**APPLY WHAT YOU READ**
**a)** According to the paper summary, into what kind of problem does LIDA reformulate AI-generated image attribution?
**b)** Reproduce from the paper summary everything from "Background & Motivation¶" down to "and classification-based attribution.", word for word.

**EXCERPT TO READ**

-*-*-

Attribution as Retrieval: Model-Agnostic AI-Generated Image Attribution¶
Conference: CVPR 2026 arXiv: 2603.10583 Code: GitHub Area: Image Forensics / AI Safety Keywords: Deepfake attribution, image forensics, retrieval-based, bit-plane, model-agnostic
TL;DR¶
This paper proposes LIDA, which reformulates AI-generated image attribution from a classification problem into a retrieval problem. By leveraging low-bit-plane fingerprints to capture generator-specific artifacts, combined with unsupervised pre-training and few-shot adaptation, LIDA achieves state-of-the-art Deepfake detection and image attribution under zero-shot and few-shot settings.
Background & Motivation¶
Background: With the rapid advancement of AIGC technologies, Deepfake detection has seen considerable progress; however, attribution of AI-generated images to specific generative models remains an open problem. Existing approaches fall into two categories: generative watermarking (requiring access to the generative model) and classification-based attribution.

-*-*-

**GIVEN INFORMATION**

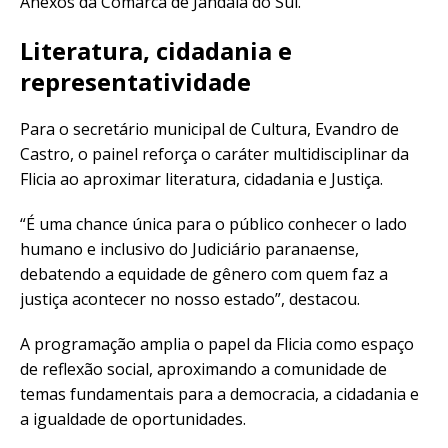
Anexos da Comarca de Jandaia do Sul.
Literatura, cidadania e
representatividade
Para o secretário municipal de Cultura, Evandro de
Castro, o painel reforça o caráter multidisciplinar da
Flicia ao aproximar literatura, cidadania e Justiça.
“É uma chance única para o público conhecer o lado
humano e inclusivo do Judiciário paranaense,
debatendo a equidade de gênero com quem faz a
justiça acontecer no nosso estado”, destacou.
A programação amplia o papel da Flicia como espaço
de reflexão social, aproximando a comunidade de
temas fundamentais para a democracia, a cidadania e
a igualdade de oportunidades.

-*-*-

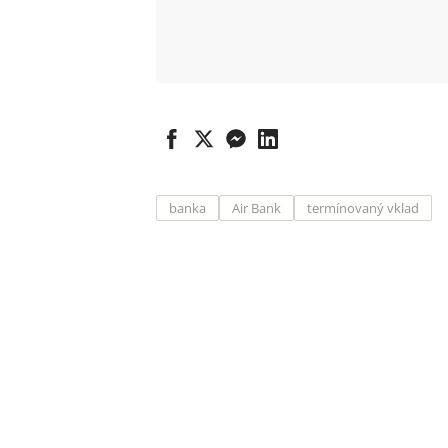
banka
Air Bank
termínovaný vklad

-*-*-

**TASK RESPONSES**
**a)** A retrieval problem.

**b)**
Background & Motivation¶
Background: With the rapid advancement of AIGC technologies, Deepfake detection has seen considerable progress; however, attribution of AI-generated images to specific generative models remains an open problem. Existing approaches fall into two categories: generative watermarking (requiring access to the generative model) and classification-based attribution.